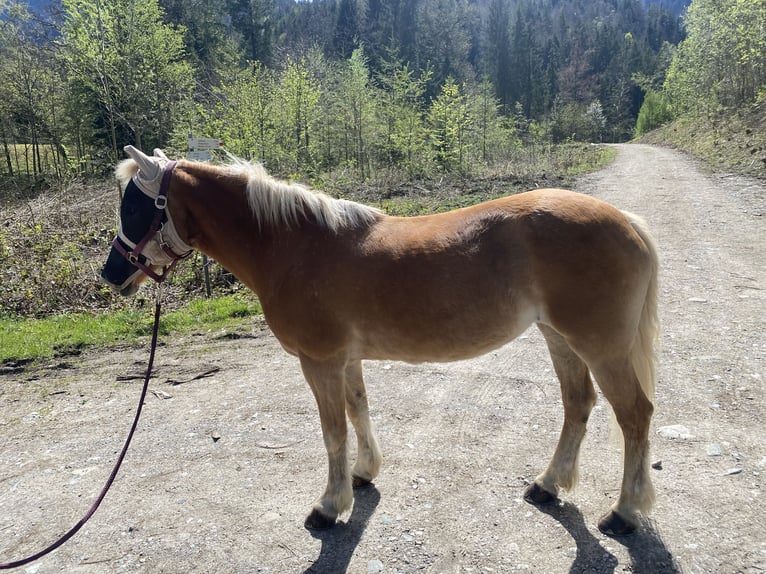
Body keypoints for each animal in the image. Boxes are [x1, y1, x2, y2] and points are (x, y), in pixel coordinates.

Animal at [100, 146, 660, 536]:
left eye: (137, 208)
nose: (111, 275)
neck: (294, 246)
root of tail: (627, 222)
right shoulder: (345, 359)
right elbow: (358, 410)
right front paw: (364, 473)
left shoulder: (319, 361)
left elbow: (332, 431)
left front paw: (329, 506)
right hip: (559, 337)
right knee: (578, 403)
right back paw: (547, 485)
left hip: (600, 346)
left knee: (634, 415)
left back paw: (625, 512)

-=-=-=-=-

Assignment:
Return every line of the data above exactly, and omit all pictures.

Answer to the problem:
Body keypoints for each animal in the image. Boxes are [x1, y1, x2, y2] and points are (x, y), in pixel coordinates.

Animal at [100, 146, 660, 536]:
left eye: (137, 208)
nose: (111, 275)
neck: (294, 246)
root of tail: (627, 222)
right shoulder: (345, 359)
right elbow: (358, 410)
right front paw: (364, 473)
left shoulder: (319, 361)
left elbow: (332, 431)
left front paw: (329, 506)
right hip: (559, 337)
right knee: (578, 403)
right back paw: (547, 485)
left hip: (600, 346)
left knee: (634, 415)
left back paw: (625, 512)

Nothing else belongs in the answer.